Exhibit 4.1

                                    AMENDMENT
                                       TO
      ALASKA COMMUNICATIONS SYSTEMS GROUP, INC. 1999 STOCK INCENTIVE PLAN,
   ALASKA COMMUNICATIONS SYSTEMS GROUP, INC. 1999 EMPLOYEE STOCK PURCHASE PLAN
                                       AND
   ALASKA COMMUNICATIONS SYSTEMS GROUP, INC. 1999 NON-EMPLOYEE DIRECTOR STOCK
                                COMPENSATION PLAN

      The Alaska Communications Systems Group, Inc. 1999 Stock Incentive Plan
(the "Stock Incentive Plan"), Alaska Communications Systems Group, Inc. 1999
Employee Stock Purchase Plan (the "ESPP") and Alaska Communications Systems
Group, Inc. 1999 Non-Employee Director Stock Compensation Plan ("Director Plan"
and together with the Stock Incentive Plan and the ESPP, the "Plans") are hereby
amended as follows, effective October 6, 2004:

      WHEREAS, pursuant to Article XII of the Stock Incentive Plan, the Board
has authority to amend the Stock Incentive Plan;

      WHEREAS, pursuant to Section 22 of the ESPP, the Board has authority to
amend the ESPP;

      WHEREAS, pursuant to Section 9 of the Director Plan, the Board has
authority to amend the Director Plan;

      WHEREAS, by resolution of the Alaska Communications Systems Group, Inc.
Board of Directors dated January 29, 2004, the Compensation and Personnel
Committee have the full authority of the Board with regards to all matters
concerning compensation and personnel and that the Board specifically authorized
the Compensation and Personnel Committee to exercise the Board's authority with
respect to the administration of compensation, incentive-compensation, benefits
and equity based plans, and the authority to grant awards to Company officers;

      WHEREAS, the Executive Committee recommended for shareholder vote that the
Plans be supplemented by 3,000,000 shares;

      WHEREAS, the shareholders voted on and passed the proposal to increase the
number of shares of the Company's common stock reserved for future issuance
under the Plans by 3,000,000 shares, to be allocated as follows: 2,250,000
shares for the Stock Incentive Plan; 550,000 shares for the ESPP; and 200,000
shares for the Director Plan; and

      NOW THEREFORE, the following provisions of the Plans shall be amended.

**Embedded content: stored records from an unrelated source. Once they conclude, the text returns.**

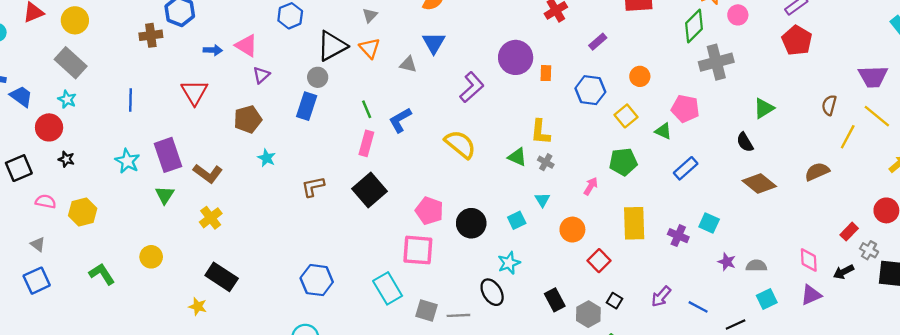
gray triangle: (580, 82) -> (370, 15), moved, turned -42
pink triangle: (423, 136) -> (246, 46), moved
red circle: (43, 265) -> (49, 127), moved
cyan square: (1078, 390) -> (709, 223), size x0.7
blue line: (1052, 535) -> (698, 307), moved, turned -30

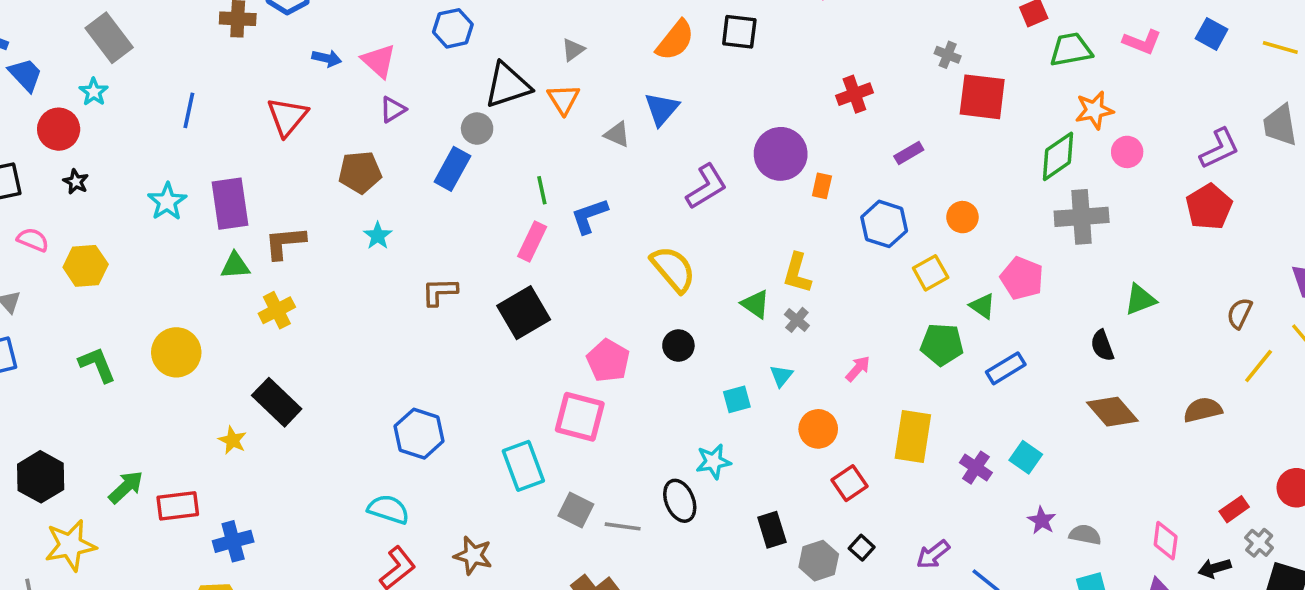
green pentagon: (623, 162) -> (942, 344), moved
brown L-shape: (208, 173) -> (285, 243), turned 128
green triangle: (165, 195) -> (235, 266), moved, turned 42
black circle: (471, 223) -> (678, 346), moved, size x0.7
yellow circle: (151, 257) -> (176, 352), size x1.4

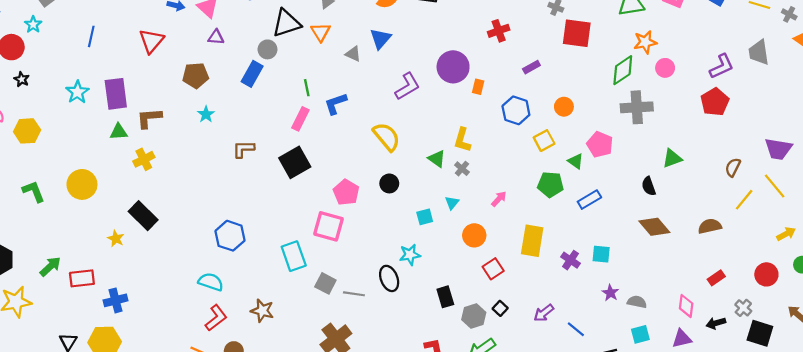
purple triangle: (393, 109) -> (216, 37), turned 35
cyan square: (1026, 457) -> (601, 254), turned -30
red rectangle: (1234, 509) -> (716, 278), moved

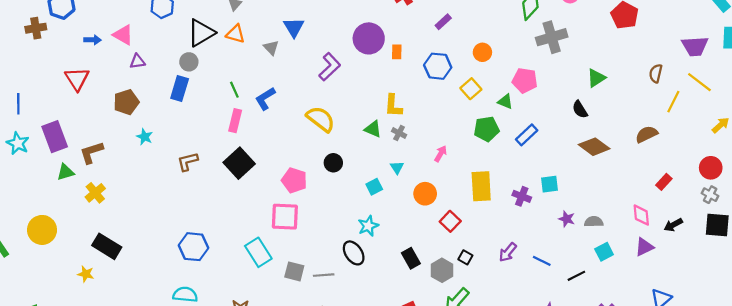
orange triangle: (321, 32) -> (235, 34), turned -30
blue line: (91, 36) -> (18, 104), moved
gray triangle: (353, 54) -> (271, 48), turned 35
gray cross: (743, 308) -> (710, 195), moved

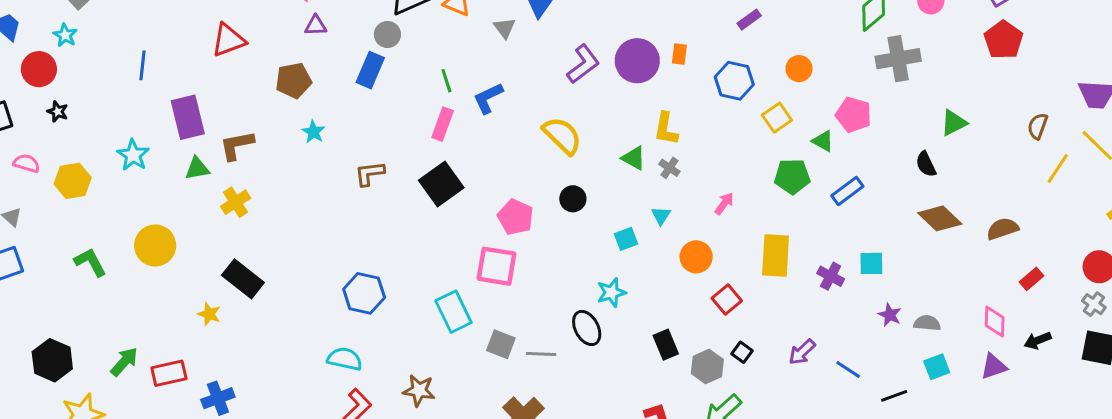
purple circle: (369, 38) -> (637, 61), moved
red triangle: (77, 79) -> (228, 40), turned 35
brown semicircle: (647, 134) -> (1003, 229), moved
cyan star: (18, 143) -> (133, 155), moved

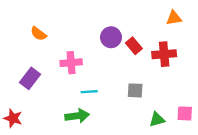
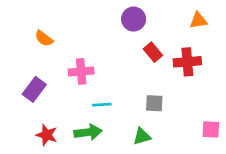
purple circle: (111, 37) -> (134, 19), moved
red star: (13, 118) -> (47, 135), moved
green triangle: (157, 119) -> (142, 136), moved

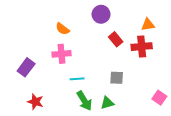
orange triangle: (198, 20) -> (148, 25), moved
orange semicircle: (44, 38) -> (62, 29), moved
pink square: (211, 129) -> (159, 98), turned 32
green arrow: (88, 132) -> (84, 101), moved, turned 66

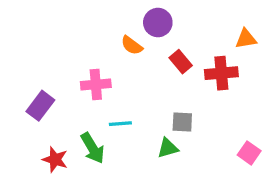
orange triangle: (148, 25) -> (246, 39), moved
orange semicircle: (62, 29) -> (132, 45), moved
green arrow: (84, 101) -> (93, 148), moved
green triangle: (107, 103) -> (168, 148), moved

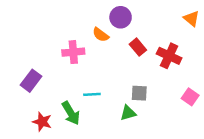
orange triangle: (246, 39) -> (191, 19), moved, turned 49
red cross: (221, 73) -> (169, 56), turned 30
pink cross: (96, 84) -> (73, 52), moved
pink square: (249, 153) -> (190, 97), moved

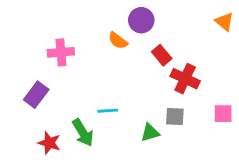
pink cross: (73, 52) -> (61, 52), moved
red cross: (169, 56) -> (185, 79), moved
gray square: (139, 93) -> (175, 117), moved
pink square: (190, 97) -> (223, 114), turned -35

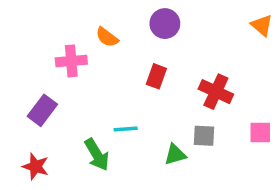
orange semicircle: (118, 41) -> (107, 37), moved
red rectangle: (162, 55) -> (156, 76), moved, turned 60
red star: (49, 143) -> (36, 166), moved

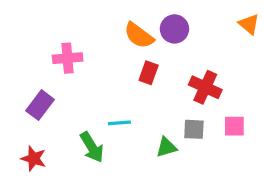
purple circle: (165, 24) -> (174, 29), moved
orange semicircle: (107, 37) -> (139, 35), moved, size x1.4
pink square: (260, 132) -> (234, 126), moved

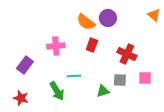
pink cross: (68, 58) -> (56, 46), moved

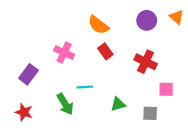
purple circle: (108, 18) -> (147, 20), moved
red rectangle: (92, 45) -> (105, 51), turned -56
pink cross: (56, 46) -> (64, 53), turned 30
gray square: (120, 80) -> (150, 113), moved

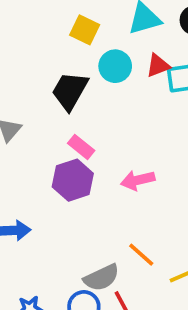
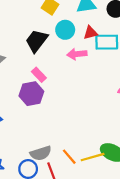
pink arrow: (138, 180) -> (77, 54), moved
orange line: (141, 255) -> (69, 157), moved

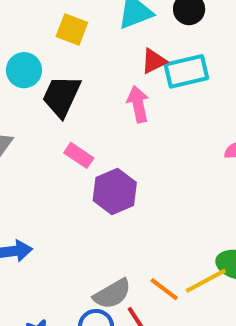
cyan circle: (65, 30) -> (24, 70), moved
pink arrow: (77, 54) -> (138, 104), turned 96
purple hexagon: (31, 94) -> (115, 192), moved

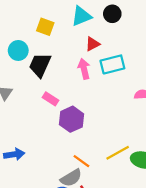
cyan rectangle: (186, 71) -> (112, 64), moved
yellow line: (206, 281) -> (118, 153), moved
orange line: (164, 289) -> (81, 161), moved

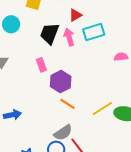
black trapezoid: (40, 65) -> (50, 34), moved
pink rectangle: (50, 99) -> (41, 65), turned 40
orange line: (81, 161) -> (67, 104), moved

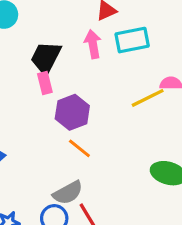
black trapezoid: (50, 34) -> (46, 58), moved
yellow line: (102, 108) -> (148, 98), moved

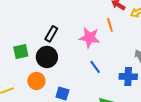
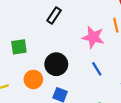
black rectangle: (51, 34) -> (54, 15), moved
black circle: (47, 57) -> (56, 64), moved

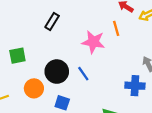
blue line: (97, 69) -> (83, 74), moved

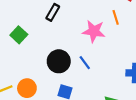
green square: (17, 56) -> (19, 35), moved, turned -35
orange circle: (34, 88) -> (27, 88), moved

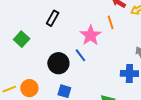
pink star: (94, 31) -> (91, 35), turned 30
blue line: (85, 63) -> (80, 55), moved

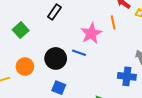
blue line: (80, 55) -> (79, 53), turned -40
orange circle: (29, 88) -> (25, 67), moved

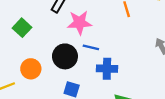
pink star: (91, 33) -> (80, 23), moved, turned 30
blue cross: (127, 76) -> (107, 69), moved

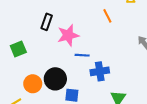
green square: (22, 28) -> (18, 49), turned 35
black circle: (65, 56) -> (55, 79), moved

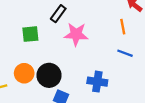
green square: (18, 49) -> (30, 34), moved
blue line: (82, 55) -> (125, 53), moved

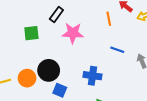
orange line: (123, 27) -> (109, 19), moved
orange circle: (24, 73) -> (27, 78), moved

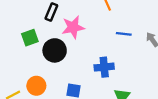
black circle: (49, 70) -> (55, 50), moved

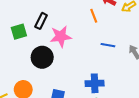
green square: (30, 38) -> (19, 32), moved
blue cross: (104, 67) -> (95, 83), moved

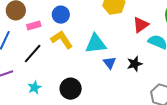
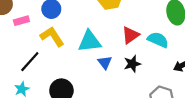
red triangle: (141, 25) -> (130, 35), moved
black line: (33, 53) -> (30, 62), moved

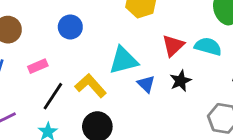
pink rectangle: (21, 21) -> (38, 66), moved
yellow L-shape: (52, 36) -> (91, 86), moved

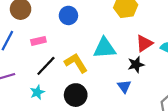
black star: (181, 81) -> (136, 64), moved
blue triangle: (146, 84) -> (124, 86), moved

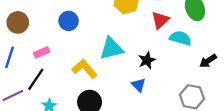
red triangle: (144, 43) -> (160, 20), moved
black line: (46, 66) -> (36, 79), moved

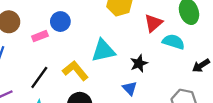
pink rectangle: (42, 52) -> (40, 36), moved
black line: (36, 79) -> (39, 77), moved

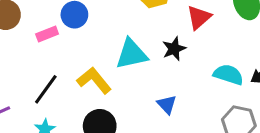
cyan semicircle: (173, 42) -> (228, 75), moved
black star: (139, 63) -> (174, 49), moved

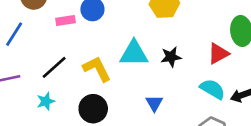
red triangle: (199, 17) -> (218, 54), moved

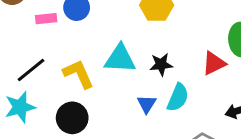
cyan semicircle: (213, 89) -> (178, 97), moved, turned 80
cyan star: (46, 101) -> (20, 107), size x1.5
blue triangle: (154, 103) -> (147, 104), moved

      1. Pursuant Article XII of the Stock Incentive Plan, Article IV is amended
to replace the first paragraph of Article IV with the following language:

            "As approved by a vote of the Company's Stockholders at the annual
      meeting held on July 27, 2004, 2,250,000 additional shares were reserved
      for issuance under this Plan, bringing the maximum number of shares of
      Common Stock that may be delivered to Eligible Individuals and their
      beneficiaries to 7,160,486."

      2. Pursuant to Section 22 of the ESPP, Section 2 is amended to replace the
first sentence of Section 2 of the ESPP with the following language:

            "As approved by a vote of the Company's Stockholders at the annual
      meeting held on July 27, 2004, 550,000 additional shares were reserved for
      issuance under this Plan, bringing the total shares of Common Stock
      reserved for issuance under the Plan to 1,550,000."

      3. Pursuant to Section 9 of the Director Plan, Section 4 is amended to
read in its entirety as follows:

            "As approved by a vote of the Company's Stockholders at the annual
      meeting held on July 27, 2004, 200,000 additional shares were reserved for
      issuance under this Plan, bringing the total shares of Common Stock
      reserved for issuance under the Plan to 350,000, subject to adjustment
      pursuant to Section 12 hereunder. The shares issued under the Plan may be
      authorized and unissued shares or may be treasury shares or both."

      The foregoing amendments to the Plans are hereby executed at the direction
of the Compensation and Personnel Committee as of October 6, 2004.